Title: Prediction of selected biosynthetic pathways for the lipopolysaccharide components in porphyromonas gingivalis

Abstract:

Porphyromonas gingivalis is an oral human pathogen. The bacterium destroys dental tissue and is a serious health problem worldwide. Experimental data and bioinformatic analysis revealed that the pathogen produces 3 types of lipopolysaccharide (LPS): normal (O-type), anionic (A-type), and capsular (K-type). The enzymes involved in the production of all three types of lipopolysaccharide have been largely identified for the first two and partially for the 3rd type.

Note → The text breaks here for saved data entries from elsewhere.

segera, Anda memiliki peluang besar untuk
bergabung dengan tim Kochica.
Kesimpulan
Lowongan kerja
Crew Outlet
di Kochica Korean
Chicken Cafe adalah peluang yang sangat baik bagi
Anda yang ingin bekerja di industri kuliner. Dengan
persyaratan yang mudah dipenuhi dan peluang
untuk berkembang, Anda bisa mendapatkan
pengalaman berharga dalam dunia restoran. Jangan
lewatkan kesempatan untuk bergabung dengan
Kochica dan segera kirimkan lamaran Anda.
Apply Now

In the current work, we use bioinformatics tools to predict biosynthetic pathways for the production of the normal (O-type) lipopolysaccharide in the W50 strain Porphyromonas gingivalis and compare the pathway with putative other pathways in fully sequenced and completed genomes of other pathogenic strains. Selected enzymes from the pathway have been modeled and putative structures are presented. The pathway for the A-type antigen could not be predicted at this time due to two mutually exclusive structures proposed in the literature. Pathway for the K-type antigen biosynthesis could not be predicted either due to the lack of structural data for the antigen. However, pathways for the synthesis of lipid A, its core components, and the O-type antigen ligase reaction have been proposed based on a combination of experimental data and bioinformatic analyses. The predicted pathways are compared with known pathways in other systems and discussed. It is the first report in the literature showing in detail predicted pathways for the synthesis of selected LPS components for the model W50 strain of P. gingivalis.

Biography:

Swietnicki is a scientist working on antibacterial strategies. The work is focused on novel vaccines and therapeutics targeting bacterial virulence systems. Dr. Swietnicki obtained his Ph.D. in Biochemistry and Molecular Biology from the University of Florida, Gainesville, FL, USA, in 1995 for his work on Hepatitis A Virus 3C protease. Later he worked on human prion proteins at CWRU, Cleveland, OH, USA before starting work on Select Agents at USAMRIID, Ft. Detrick, MD, USA, and ECBC, APG, MD, USA. In 2011 he moved to Poland to work on virulence blockers of enteropathogenic E. coli at EIT+ and later on novel vaccines against periodontitis at the Institute of Immunology and Experimental Therapy of PAS in Wroclaw, PL.